Reforming Education

REFORMING EDUCATION is a collection of twenty-four essays spanning the period from 1939 to the 1980’s; an epilogue presents Adler’s list of the great books from antiquity to the present. Only the prologue is a direct reply to Bloom’s book, which Adler regards as inaccurate, both on the causes of our educational malaise and its cure. He accuses Bloom of ignoring the extensive use of the great books in undergraduate education, and paying little attention to the deficiencies of basic schooling.

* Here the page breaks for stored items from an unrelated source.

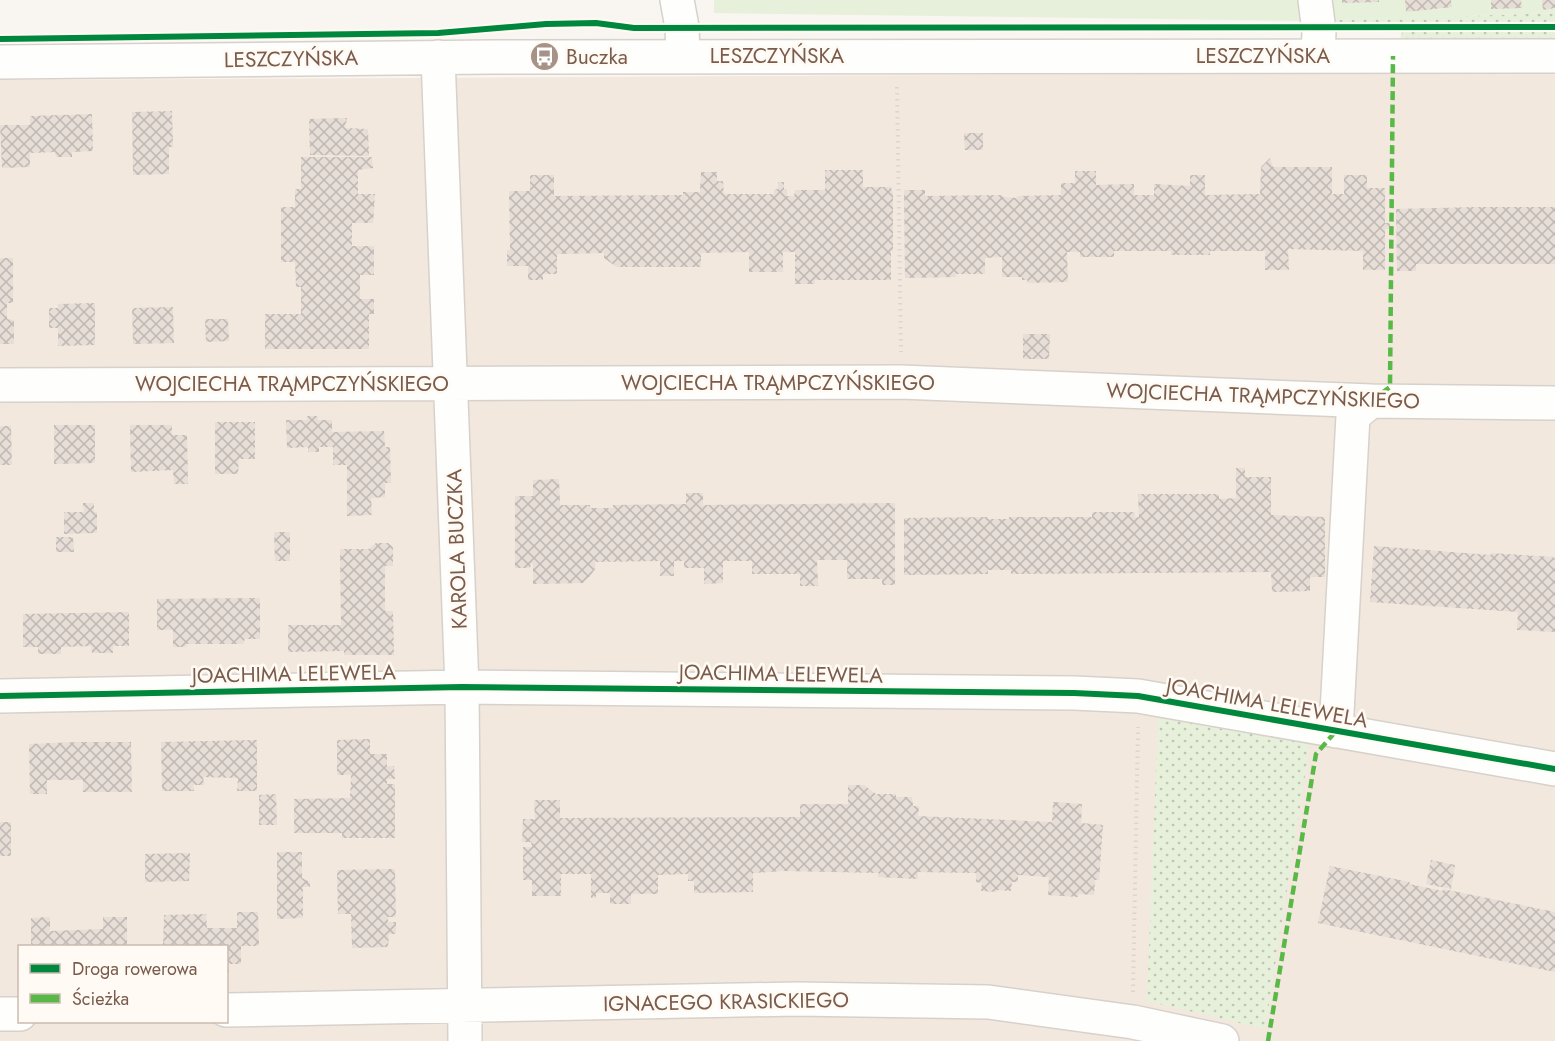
<svg xmlns="http://www.w3.org/2000/svg" width="1555" height="1041" viewBox="0 0 1555 1041" font-family="Jost,sans-serif">
<defs>
<pattern id="grass-dots" width="8" height="8" patternUnits="userSpaceOnUse" patternTransform="scale(1.5)"><rect width="8" height="8" fill="#e7f0db"/><path d="M2 2h.1M6 6h.1" fill="none" stroke="#c0c6b4" stroke-width="1.8" stroke-linecap="round"/></pattern>
<pattern id="building-cross-hatch" width="8" height="8" patternUnits="userSpaceOnUse" patternTransform="scale(1.5)"><rect width="8" height="8" fill="#e6ded7"/><path d="M0 0l8 8M0 8l8-8" fill="none" stroke="#bfb7b1"/></pattern>
</defs>
<rect width="100%" height="100%" fill="#f9f5f0"/>
<path fill="#f2e8de" fill-rule="evenodd" d="M1555,72V1041H0V80ZM20,946H226V1022H20Z"/>
<path fill="url(#grass-dots)" d="M1555,13V23H1333L1332,20Z
M1406,31H1555V40L1400,39L1402,32Z
M1158,716L1310,744L1265,1029L1147,1001Z"/>
<path fill="#e7f0db" d="M714,0H1555V13L1304,21L714,13Z"/>
<path fill="url(#building-cross-hatch)" d="M1342,0H1379V2L1342,3Z
M1405,0H1451L1452,7L1406,12Z
M1491,0H1521L1522,8L1491,9Z
M1542,0H1555V8L1543,10Z
M172,111L173,147H169V174L133,175L132,112Z
M92,114L93,151L72,152V157H56L55,152L30,153V167L2,168L0,125H30V116Z
M347,118L345,128L368,129L369,156L310,155L309,119Z
M964,133H983V150H965Z
M301,157H372L373,168L358,170V194H375L373,223H352V246H374V275H360V299H374V314H369V349H265V314H301V287H296L295,262H281V207H295V189H301Z
M1270,158L1273,167H1332V194H1344V175H1367V188H1385V223H1390V229H1385V270H1363V251L1288,249L1289,270H1265V251H1210V255H1171V251H1114V257H1080V252H1067L1068,282L1028,283L1027,280H1022V277H1002V257L985,258V274H956V277L905,278L904,190H925V196L1003,195L1002,197L1017,198V196L1061,195V183H1075V171H1096V185L1134,184V195H1154V184L1190,186V175H1205V195L1260,194L1261,167Z
M825,170H863V187H891L893,194V251H891V280H815V284H795V252H783V272H749V252L701,253V267H617L604,258V253L557,254V274H543V280H528V266H507V250H510L509,191H530V175H554V196L683,195V192H700L701,172H717V181H723L724,194H774V189H778V182H784V189H787V196H794L795,190H825Z
M1476,207H1555V264H1416V271H1397L1396,209Z
M0,258H13V303H7V319L14,320V344H0Z
M95,303V345L58,346V328H49V308H58V304Z
M173,307L174,343L133,344L132,308Z
M205,319H228L229,341L206,342Z
M1023,334H1050L1049,359H1023Z
M307,416H318V420H332V432L384,431L385,447H390L391,483H385V497L371,498L372,515L347,516V465H333V447H319V452H308V447L287,448L286,420H307Z
M215,422H255V459H239L238,474H215Z
M54,425H95V463L54,464Z
M130,425H172V435H187L188,484H174L173,470L131,472Z
M0,426H11L12,465H0Z
M1236,468H1245V477H1271V515L1325,517V577H1310V591L1272,592L1271,572L1011,574V570H988V574L904,575V518L988,517V519H1009V517H1092V512H1135V517H1139L1138,494H1219V499L1236,498Z
M559,479L560,505H590V508H613V505L686,504V493H703V505L895,503V585H882V579H847V560H817L818,586H800V574H752V561H723V583L704,584V568H684V561H674V576H660V561L595,562V569L591,575L583,583L533,584V564H531L530,568H515V496H533V480Z
M83,503H94V512H97V533L64,534V512H84Z
M274,532H290V561H275Z
M56,537H73L74,552H56Z
M376,543H388L393,547V566H385V611H393L394,655H344V651H342L288,652V625H341L340,549H369Z
M1374,546L1491,555V553L1553,557L1555,559V632L1517,630L1518,612L1370,602Z
M260,598V639H245L243,644H186L187,647H173V630H157V599Z
M129,612V646H113V653H92L91,646L61,647V654H38V647H23V614Z
M370,739V754H387V766H394L395,779H387V784H395V838H342V833H294V799L350,798L351,775H337V740Z
M257,740V791H237L238,778L203,777L204,785H193L194,791H162L161,742Z
M77,742H131L132,792H83V780H47V794H30L29,744Z
M848,785H864L876,794H896V797H912L913,806H919L918,816L1052,822L1053,802L1082,804L1081,823L1103,825L1099,880H1095L1094,895L1079,894L1078,897L1048,895L1049,877H1047L1018,875V882H1012L1011,891L997,890V892L981,891L982,883L976,882V873L918,872V879L878,877L879,873L784,871L753,873V892L694,893V881H688V874L658,875V894H631V904H610V893H596V898H591V874H561V896H532V880H523V847H532L531,842H522L523,819H535L534,800H560V818L800,817V804H848Z
M276,794L277,825H259V795Z
M0,822H11V856H0Z
M277,852H302V878L310,882V887H303V918L277,919Z
M190,853L189,881L145,882V854Z
M1431,860L1455,865L1451,889L1426,884Z
M1330,866L1410,882L1409,884L1443,891V889L1555,912V972L1318,923Z
M395,869L396,917H388V922H396V934H389L388,947L352,948L351,914H338L337,870Z
M237,912H258L259,946H241V964H229V972H226V946H163L164,915L206,914L207,928H237Z
M50,917V931L103,929V917H127V946H31V918Z"/>
<g fill="none" stroke-linecap="round" stroke-linejoin="round">
<defs>
<path id="minor" d="M677,0L682,27L683,56
M1315,0L1319,31L1318,56
M438,57L462,687L465,1041
M0,62L492,57L1555,56
M0,385L901,382L1371,401L1555,403
M0,696L462,687L1074,693L1138,696L1555,769
M1336,731L1353,416L1371,401
M226,1010L796,999L988,1002L1133,1022L1222,1041
M0,1014H20"/>
</defs>
<use href="#minor" stroke="#d7d1cb" stroke-width="36"/>
<path stroke="#dcd5d0" stroke-width="4" stroke-dasharray="1.5 4.5" stroke-linecap="butt" d="M897,87L901,352
M1133,992L1138,727"/>
<use href="#minor" stroke="#fefefd" stroke-width="33"/>
<path stroke="#58b947" stroke-width="4.5" stroke-dasharray="9 4.5" stroke-linecap="butt" d="M1371,401L1390,387L1393,56
M1268,1041L1316,754L1336,731"/>
<defs>
<path id="cycleway" d="M0,39L438,33L546,24L596,23L634,28L1555,27
M0,696L462,687L1074,693L1138,696L1555,769"/>
</defs>
<use href="#cycleway" stroke="#fffaf3" stroke-width="10"/>
<use href="#cycleway" stroke="#00873e" stroke-width="6"/>
</g>
<defs>
<symbol id="bus-disc" viewBox="-11 -11 22 22"><circle r="9.5" fill="#a69286" stroke="#fffaf3"/><path d="M-5-6H5V4H4V6H2V4H-2V6H-4V4H-5ZM-3.5-4V0h7V-4ZM-3.5 1.2v1.5H-2V1.2ZM2 1.2v1.5H3.5V1.2Z" fill="#fff"/></symbol>
</defs>
<g fill-rule="evenodd">
<use href="#bus-disc" x="528" y="40" width="33" height="33"/>
</g>
<g text-anchor="middle" stroke-width="5" stroke-linejoin="round" paint-order="stroke">
<g font-size="21" fill="#7a5c4d" stroke="#fffaf3">
<text x="777" y="63">LESZCZYŃSKA</text>
<text x="1263" y="63">LESZCZYŃSKA</text>
<text transform="translate(291 59) rotate(-1)" y="7">LESZCZYŃSKA</text>
<text x="778" y="390">WOJCIECHA TRĄMPCZYŃSKIEGO</text>
<text x="292" y="391">WOJCIECHA TRĄMPCZYŃSKIEGO</text>
<text transform="translate(1263 396) rotate(2)" y="7">WOJCIECHA TRĄMPCZYŃSKIEGO</text>
<text transform="translate(457 549) rotate(-92)" y="7">KAROLA BUCZKA</text>
<text transform="translate(294 674) rotate(-1)" y="7">JOACHIMA LELEWELA</text>
<text transform="translate(781 674) rotate(1)" y="7">JOACHIMA LELEWELA</text>
<text transform="translate(1267 703) rotate(10)" y="7">JOACHIMA LELEWELA</text>
<text transform="translate(726 1002) rotate(-1)" y="7">IGNACEGO KRASICKIEGO</text>
</g>
<g font-size="21" fill="#7a5c4d" stroke="#fffaf3" text-anchor="start">
<text x="566" y="64">Buczka</text>
</g>
</g>
<rect x="18" y="945" width="210" height="78" fill="#fffaf3" stroke="#cabbb1" stroke-width="1.5"/>
<rect x="30" y="964" width="30" height="9" fill="#00873e" stroke="#cabbb1" stroke-width="1.5"/>
<text x="72" y="975" font-size="18" fill="#7a5c4d">Droga rowerowa</text>
<rect x="30" y="994" width="30" height="9" fill="#58b947" stroke="#cabbb1" stroke-width="1.5"/>
<text x="72" y="1005" font-size="18" fill="#7a5c4d">Ścieżka</text>
</svg>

The heart of Adler’s book is his description of the Paideia project, which he pioneered in 1982 with the aim of making high-quality liberal education available to all American children. The program, which has been implemented in a hundred school districts in fifteen states, is based on a curriculum which emphasizes general, not specialized, learning. Adler cites John Dewey’s remark that vocational training is training for slaves; it is more important to produce genuinely educated people, able to fulfill their potential and engage in a lifelong process of learning. The Paideia project is based on three types of teaching and learning: acquisition of knowledge, development of learning skills, and an enlarged understanding of ideas and values (the latter achieved through Socratic questioning and active participation). It calls for equal educational opportunity for all, and is based on more genuinely democratic principles than Allan Bloom’s prescriptions.

This sober, incisive book, the distillation of a lifetime’s experience in education, is free of the polemics and the animus which characterized Bloom’s THE CLOSING OF THE AMERICAN MIND. Perhaps for this reason it is unlikely to top the best-seller lists, but it is nevertheless a book which should be read by everyone who has an interest in the future of American education.